**TEXT SECTION:**
Russian President Vladimir Putin, right, attending a Moscow forum on Internet entrepreneurship in June. Reuters

MOSCOW—Russia’s parliament sped up measures to tighten control over foreign Internet companies such as Google Inc., Twitter Inc. and Facebook Inc., raising concerns over state pressure on social networks that have become one of the country’s few remaining spaces for dissent.

The DumaRussia’s lower chamber of parliament, passed a bill Wednesday that would move up the deadline of a law requiring foreign Internet companies to store the personal data of users from Russia within the country’s borders. The deadline, moved to Jan. 1, 2015, from Sept. 1, 2016, would create a near-impossible challenge for U.S.-based firms that have millions of Russian users but generally store data on servers outside the country.

Russian authorities have presented the personal-data law as a necessary security measure to protect against foreign threats and U.S. spying. But rights advocates say the Kremlin is pursuing the measure as part of a broader drive to curtail freedom of information and intensify scrutiny of Internet activity.

**WHAT THE EXERCISE ASKS:**
How would you put this sentence from the article on Russia's Internet data law into French: "Russian authorities have presented the personal-data law as a necessary security measure to protect against foreign threats and U.S. spying." The data that come after play no part in this.

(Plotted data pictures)

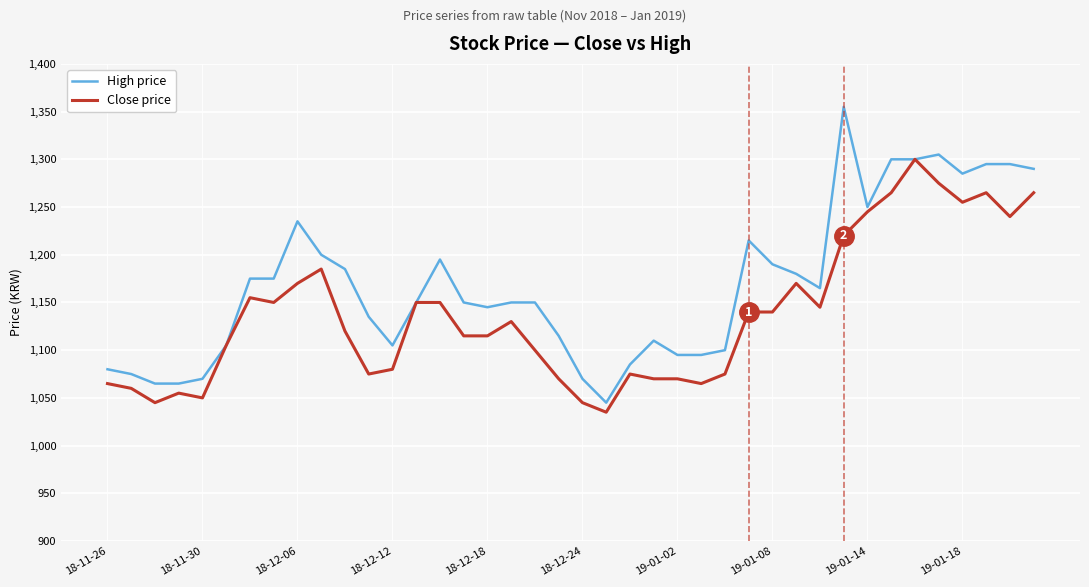

Which series has the largest total across all categories?

High price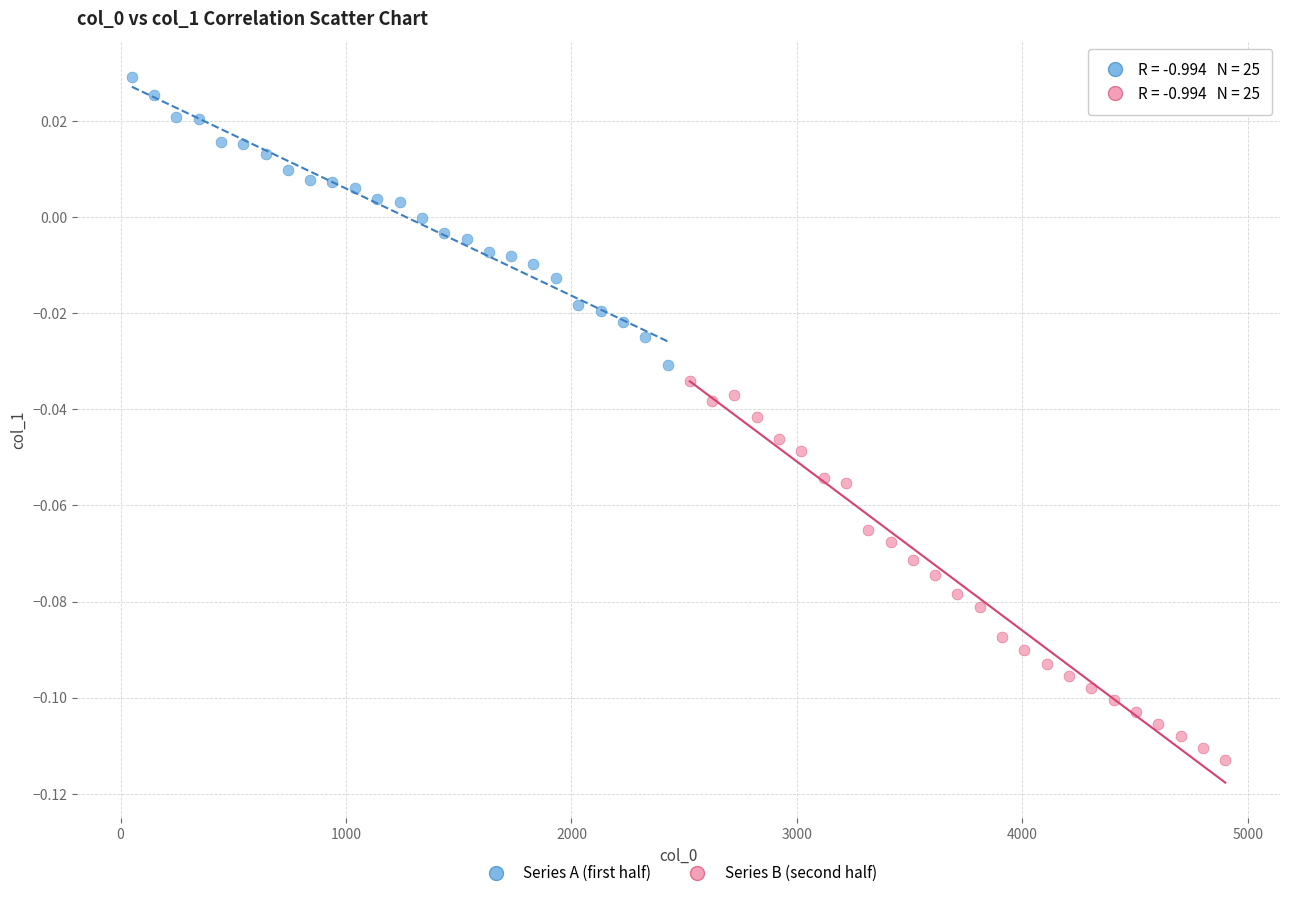

Which series has the largest Y range (max minus min)?

Series B (second half)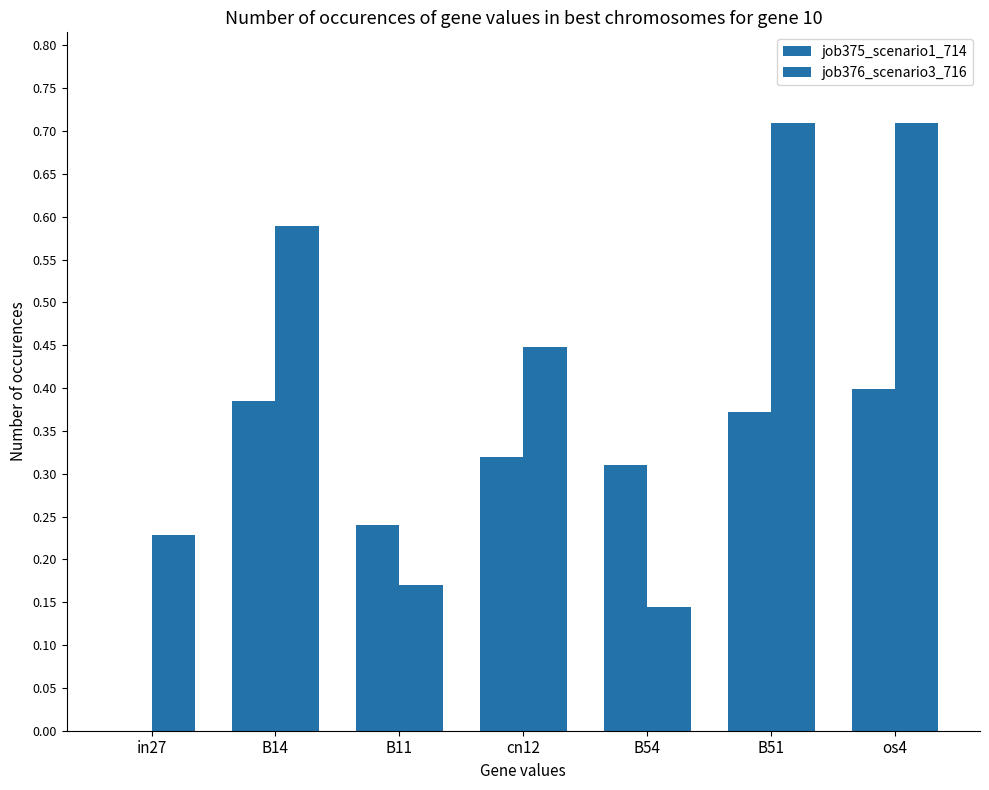

Are the bars horizontal?

No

**WRITTEN SOLUTION:**
Les autorités russes ont présenté la loi sur les données personnelles comme une mesure de sécurité nécessaire pour se protéger contre les menaces étrangères et l'espionnage américain.